- Created by: Paul Frommer, Edgar Rice Burroughs
- Date: 2010
- Setting and usage: 2012 film John Carter
- Purpose: constructed languages artistic languagesfictional languagesBarsoomian; ; ;
- Sources: constructed languages a priori languages

Language codes
- ISO 639-3: None (mis)
- Glottolog: None

= Barsoomian language =

Fictional language

Barsoomian is the constructed language of the fictional Barsoomians, the sapient humanoid inhabitants of Mars in the Barsoom series of novels by Edgar Rice Burroughs. It was developed from Burroughs' examples and descriptions by Paul Frommer for the 2012 film John Carter of Mars; Frommer also created the Na’vi language for Avatar.

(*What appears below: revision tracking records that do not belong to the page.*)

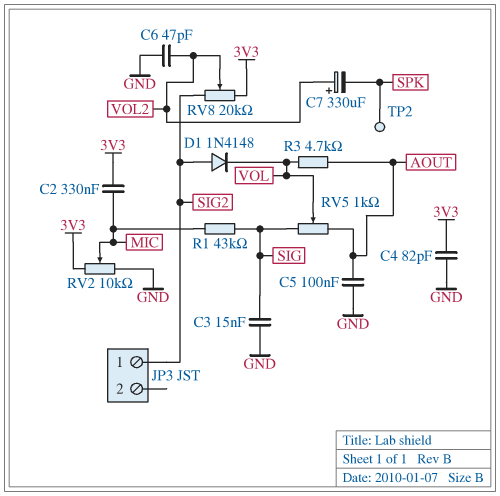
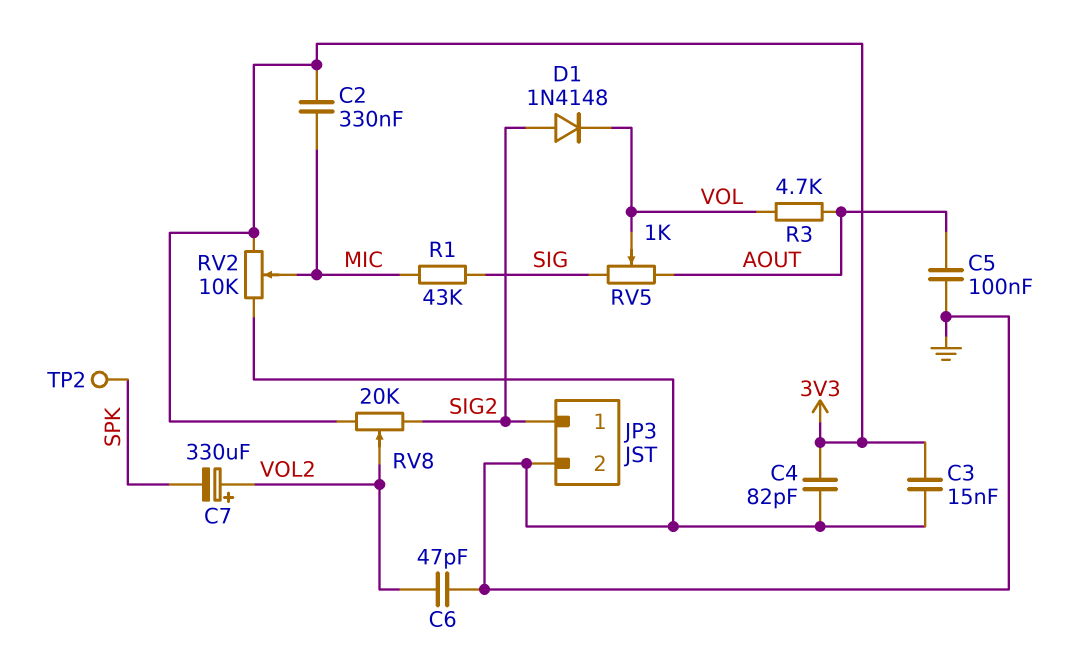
C3: 15nF (GND, SIG) -> 15nF (3V3, GND)
JP3 pin 2: none -> GND

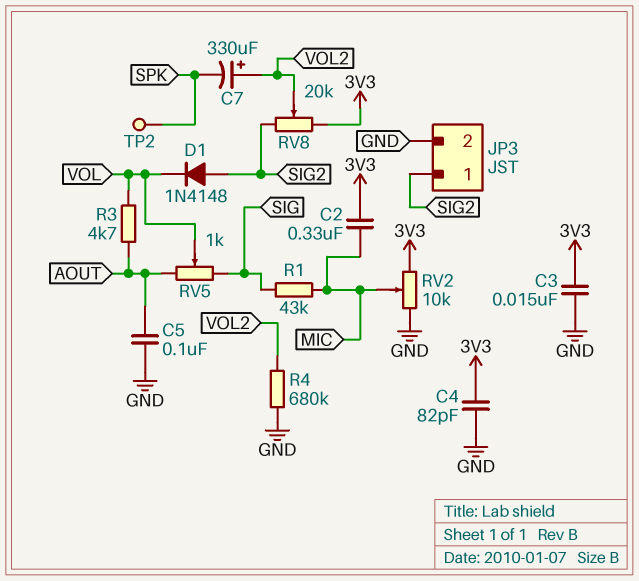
C6: 47pF (GND, VOL2) -> none
R4: none -> 680k (GND, VOL2)

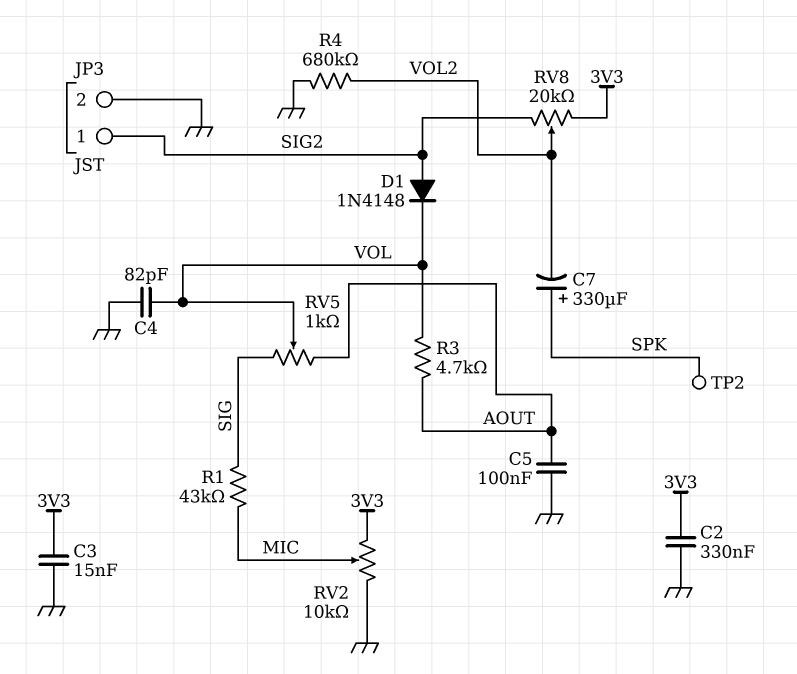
C2: 330nF (3V3, MIC) -> 330nF (3V3, GND)
C4: 82pF (3V3, GND) -> 82pF (GND, VOL)
C7: 330uF (plus VOL2, minus SPK) -> 330uF (plus SPK, minus VOL2)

Spoken Barsoomian has mostly lexical words, with the equivalent of grammatical words such as prepositions and pronouns conveyed telepathically. There are few inflections, and word order is fixed to verb–subject–object. Possession is indicated by juxtaposing the object with the possessor, as in Malay. There is a word that makes direct object definite, as in Hebrew. The vocabulary is relatively simple, with little poetic language.

Some inflection is found in the pronouns. For the object, the initial consonant is suffixed: tu "I", tut "me"; ki "he", kik "him". To form the plural, the consonants are voiced: du "we", dud "us", gi "they".

The effect of the language is staccato. There are ten vowels, five long and five short, transcribed short a e i o u and long aa ey ee oa oo; diphthongs are ao (as in how) and ay (as in high). Consonants are similar to English (b d j g, p t k, v z, f s h, r l, m n, w y), with the addition of the velar fricatives ch and gh . Consonants, both voiced and unvoiced, may also be long or short.

In the books it is mentioned that Barsoomian is the only language spoken on the entire planet of Barsoom. Therefore, there never are any language barriers between different people from Barsoom, no matter what country or city on the planet they originate from. Written versions of Barsoomian however can differ greatly between different cities.